In its most basic form, streaming analytics can be defined as the ability for businesses to set up real-time analytics calculations on data streams from IoT devices, applications, social media, sensors, devices, websites, and much more. Streaming analytics provides quick and appropriate time-sensitive processing along with user-defined algorithms, machine learning, and policy-based event execution to deliver insight or take action in real time to meet the needs of the business.

Streaming analytics is essentially all about extracting business value from data in motion in the same way traditional analytics tools make use of data at rest.

Advantages of Stream Computing and Stream Analytics

  • Provides deeper insight through data visualization. Visualization makes it simpler for companies to manage key performance indicators (KPIs). KPI data viewed in real time produces a dynamic view of the company’s performance at any given time. That data can be used to improve sales, reduce costs, identify errors, and provide information to react faster to risks. Streaming analytics accelerates decision-making and provides access to business metrics and reporting.
  • Offers insight into customer behavior. Streaming analytics gives companies visibility into what customers’ preferences are and what they are buying or not buying. The company has the ability to better understand customers, maintain relationships and increase revenues through up-selling and cross-selling of goods and services.
  • Remain competitive. Streaming analytics allows businesses to better identify trends, recognize benchmarks, and generate forecasts of the company and industry. That capability reduces internal and external threats and provides awareness of industry changes, leading to innovations that help the company to remain competitive, and strengthen the brand.

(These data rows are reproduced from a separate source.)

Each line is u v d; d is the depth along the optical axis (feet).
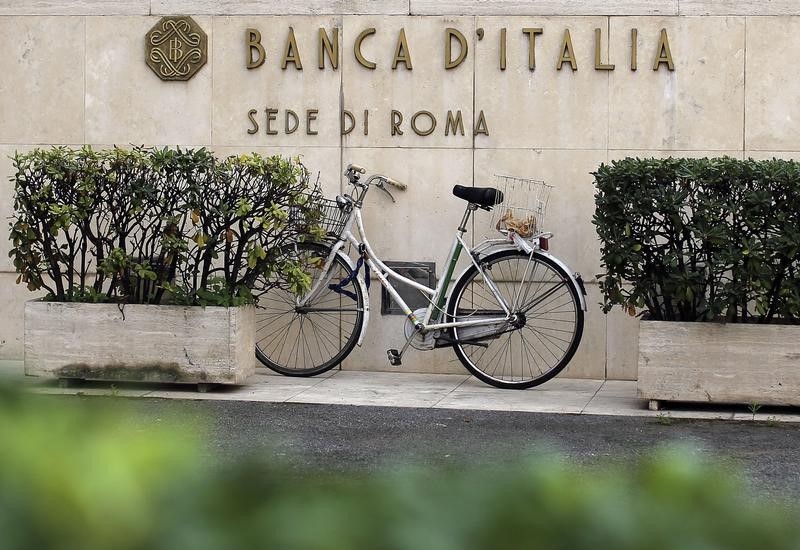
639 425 21.18
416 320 25.40
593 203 26.14
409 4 26.58
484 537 3.97
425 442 19.35
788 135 25.62
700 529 4.07
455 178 26.55
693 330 22.30
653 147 25.98
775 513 4.34
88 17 27.45
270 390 24.45
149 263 24.22
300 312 26.55
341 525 3.88
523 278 24.81
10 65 27.71
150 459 4.05
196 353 23.95
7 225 27.71
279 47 26.99
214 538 3.78
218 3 27.12
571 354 24.93
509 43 26.32
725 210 21.94
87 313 24.14
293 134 27.02
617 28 26.00
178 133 27.35
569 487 4.22
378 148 26.76
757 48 25.63
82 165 24.03
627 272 22.77
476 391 24.72
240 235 24.64
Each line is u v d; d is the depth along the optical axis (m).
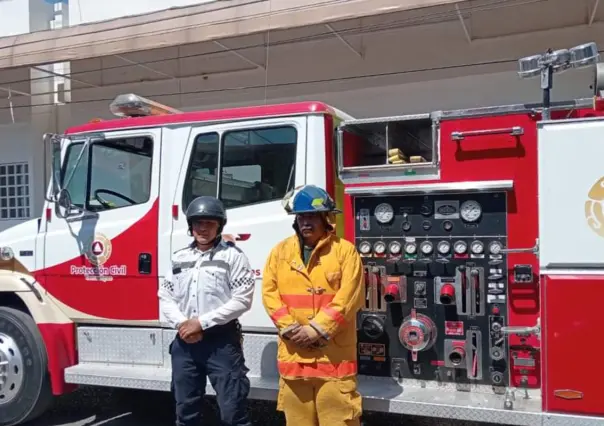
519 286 3.65
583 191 3.26
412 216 3.89
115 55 9.87
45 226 4.89
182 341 3.61
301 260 3.43
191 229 3.69
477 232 3.74
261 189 4.21
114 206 4.64
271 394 3.96
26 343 4.68
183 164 4.44
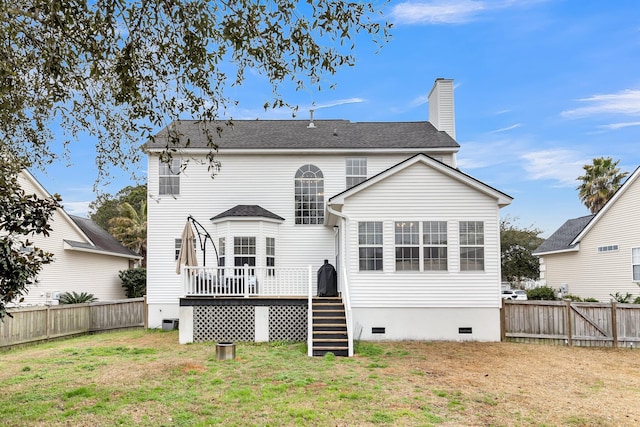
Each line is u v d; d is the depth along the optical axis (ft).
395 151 62.54
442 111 69.00
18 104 22.27
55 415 23.71
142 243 131.64
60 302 68.90
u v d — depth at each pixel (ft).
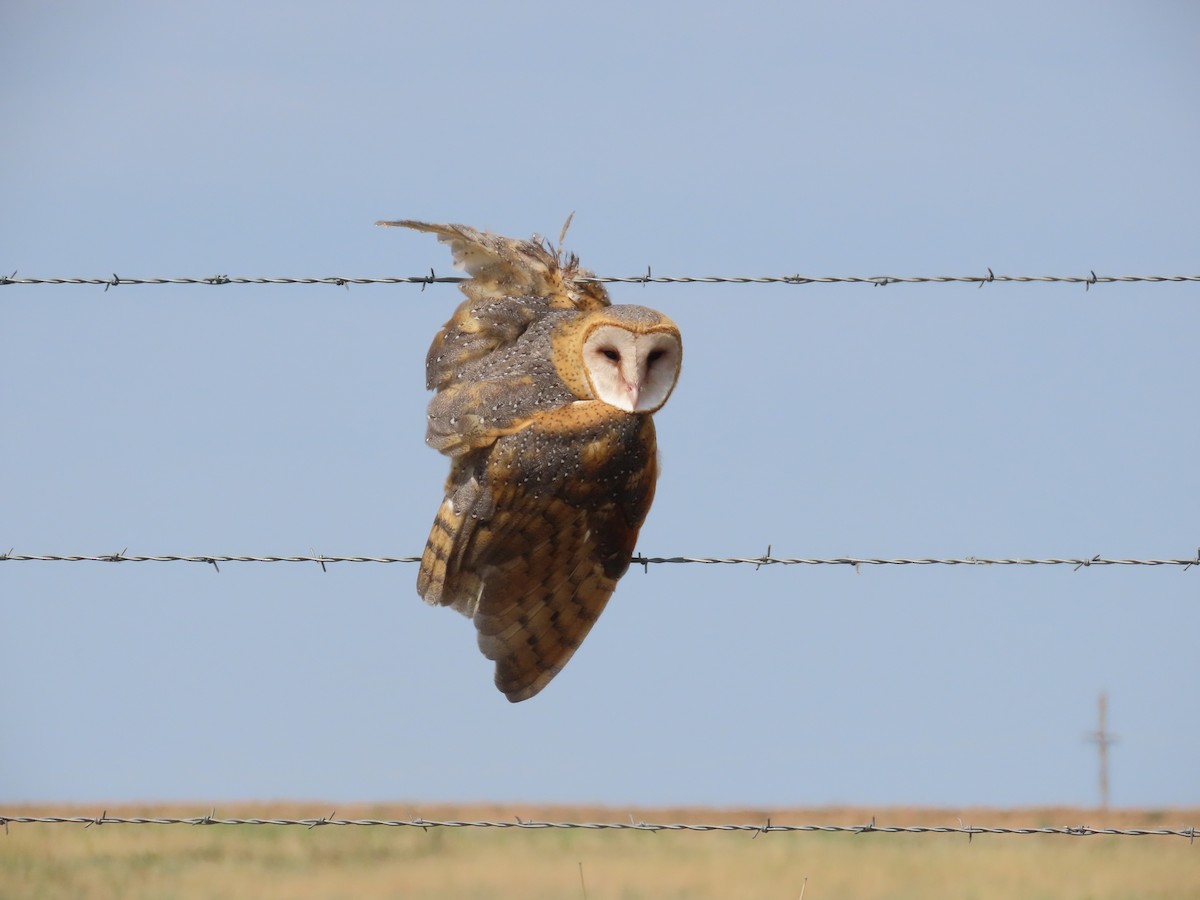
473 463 48.65
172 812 195.72
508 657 50.65
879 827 43.37
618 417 48.11
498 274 50.70
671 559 49.83
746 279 48.16
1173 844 167.53
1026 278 47.85
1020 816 202.39
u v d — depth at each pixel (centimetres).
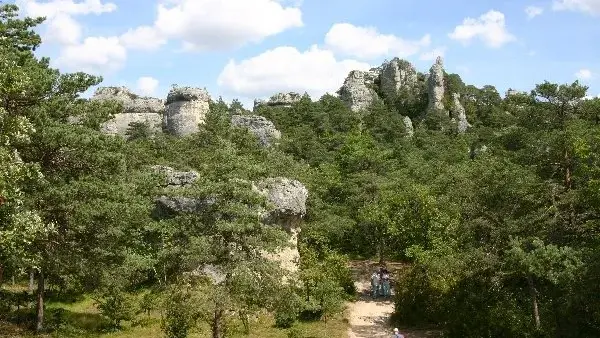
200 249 1490
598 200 1811
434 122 8294
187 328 1817
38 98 1841
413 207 3014
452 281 2161
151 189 2222
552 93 2981
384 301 2869
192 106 7312
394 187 3831
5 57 1386
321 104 8419
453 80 9838
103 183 1891
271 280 1590
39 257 1666
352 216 3916
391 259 4022
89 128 1950
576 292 1580
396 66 10381
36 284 3045
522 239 1775
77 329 2152
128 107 7606
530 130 3089
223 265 1562
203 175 1680
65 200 1769
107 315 2267
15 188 1238
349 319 2467
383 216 3192
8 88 1336
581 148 2139
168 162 4156
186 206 2572
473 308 2009
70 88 1986
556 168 2433
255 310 1666
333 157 5669
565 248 1655
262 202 1638
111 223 1956
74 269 1981
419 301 2391
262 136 6069
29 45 2011
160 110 7756
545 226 1898
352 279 3089
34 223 1330
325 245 3394
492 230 1955
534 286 1945
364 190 3994
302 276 2505
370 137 6281
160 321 2300
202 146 4747
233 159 1647
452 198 2434
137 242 2378
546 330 1767
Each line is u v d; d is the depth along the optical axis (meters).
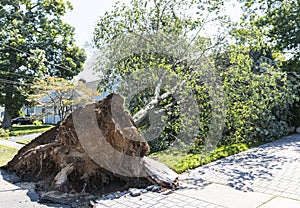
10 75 16.12
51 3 17.83
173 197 3.53
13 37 16.23
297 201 3.31
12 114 17.22
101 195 3.70
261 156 6.01
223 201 3.35
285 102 8.51
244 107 6.73
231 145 7.22
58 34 18.42
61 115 13.97
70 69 18.30
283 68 10.57
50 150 4.41
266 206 3.16
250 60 7.01
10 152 7.70
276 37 13.29
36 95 14.05
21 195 3.74
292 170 4.78
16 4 17.03
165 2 7.43
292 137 9.02
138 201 3.40
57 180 3.91
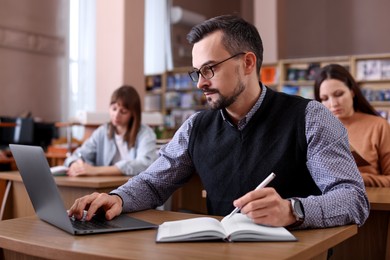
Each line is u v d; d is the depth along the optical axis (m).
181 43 10.17
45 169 1.23
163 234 1.17
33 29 6.78
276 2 8.58
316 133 1.46
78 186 2.75
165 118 8.80
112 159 3.40
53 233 1.24
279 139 1.51
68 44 7.19
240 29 1.45
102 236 1.20
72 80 7.21
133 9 5.95
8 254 1.30
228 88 1.42
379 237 1.96
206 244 1.11
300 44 10.43
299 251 1.04
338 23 10.06
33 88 6.79
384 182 2.42
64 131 6.95
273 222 1.21
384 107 7.13
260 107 1.54
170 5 9.70
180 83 8.88
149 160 3.22
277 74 7.73
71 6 7.22
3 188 3.07
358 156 2.36
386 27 9.62
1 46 6.42
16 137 5.58
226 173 1.57
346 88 2.73
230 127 1.58
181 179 1.72
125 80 5.85
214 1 11.40
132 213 1.56
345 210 1.31
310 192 1.53
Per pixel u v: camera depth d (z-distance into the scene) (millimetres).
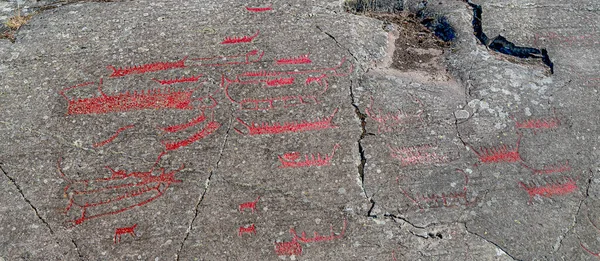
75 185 2236
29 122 2455
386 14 3123
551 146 2367
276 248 2041
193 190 2211
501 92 2559
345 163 2289
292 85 2588
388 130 2408
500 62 2725
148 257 2021
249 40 2807
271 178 2240
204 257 2020
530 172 2279
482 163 2305
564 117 2473
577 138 2402
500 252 2035
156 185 2232
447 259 2014
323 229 2086
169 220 2121
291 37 2816
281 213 2133
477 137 2389
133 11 3000
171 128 2430
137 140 2389
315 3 3027
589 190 2232
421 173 2264
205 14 2967
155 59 2719
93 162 2314
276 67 2668
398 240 2061
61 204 2176
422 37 2949
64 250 2045
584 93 2578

Streaming Analytics Use Cases

Stream computing and streaming analytics are designed to deliver on certain discrete business operational needs. Typically they feature the following capabilities:

  • Perform advanced real-time analytics on data in motion via data streams
  • Rapidly ingest, correlate and continuously analyze a massive volume and variety of structured and unstructured streaming data as it arrives from thousands of sources
  • Make real-time predictions and discoveries as data arrives
  • Visualize data easily with drag-and-drop development tools
  • Detect and respond to critical events immediately
  • Learn and update models for future analysis and trend prediction with cognitive computing

Applying those capabilities to real-world scenarios creates an interesting cross section of benefits and capabilities across a variety of industries:

  • Industrial sector: Sensors placed in transportation vehicles, industrial equipment, and farm machinery can send relevant data to a streaming application. That application monitors performance, detects any potential defects, and places a spare part order automatically, preventing equipment downtime.
  • Financial services: A financial institution tracks changes in the stock market in real time, computes value-at-risk, and automatically rebalances portfolios based on stock price movements.
  • Real estate: A real-estate website tracks a subset of data from consumers’ mobile devices and makes real-time recommendations of properties to visit based on their geo-location.
  • Utilities: A solar power company has to maintain power throughput for its customers, or pay penalties. A streaming data application can monitor all panels in the field, and schedule service in real time, thereby minimizing the periods of low throughput from each panel and the associated penalty payouts.
  • Media: A media publisher streams billions of clickstream records from its online properties, aggregates and enriches the data with demographic information about users, and optimizes content placement on its site, delivering relevancy and better experience to its audience.
  • Entertainment: An online gaming company can collect streaming data about player-game interactions, and then feed the data into its gaming platform. It then analyzes the data in real time, and offers incentives and dynamic experiences to engage its players.